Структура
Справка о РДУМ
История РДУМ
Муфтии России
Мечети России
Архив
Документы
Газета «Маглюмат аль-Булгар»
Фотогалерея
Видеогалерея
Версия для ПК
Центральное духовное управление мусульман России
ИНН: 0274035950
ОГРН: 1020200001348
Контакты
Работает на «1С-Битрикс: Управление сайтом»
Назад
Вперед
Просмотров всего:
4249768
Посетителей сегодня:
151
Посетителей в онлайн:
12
______
◆ Your assignment
Search the entries above for the word "Посетителей" and copy each line where it appears.

◆ Expected answer
Посетителей сегодня:
Посетителей в онлайн:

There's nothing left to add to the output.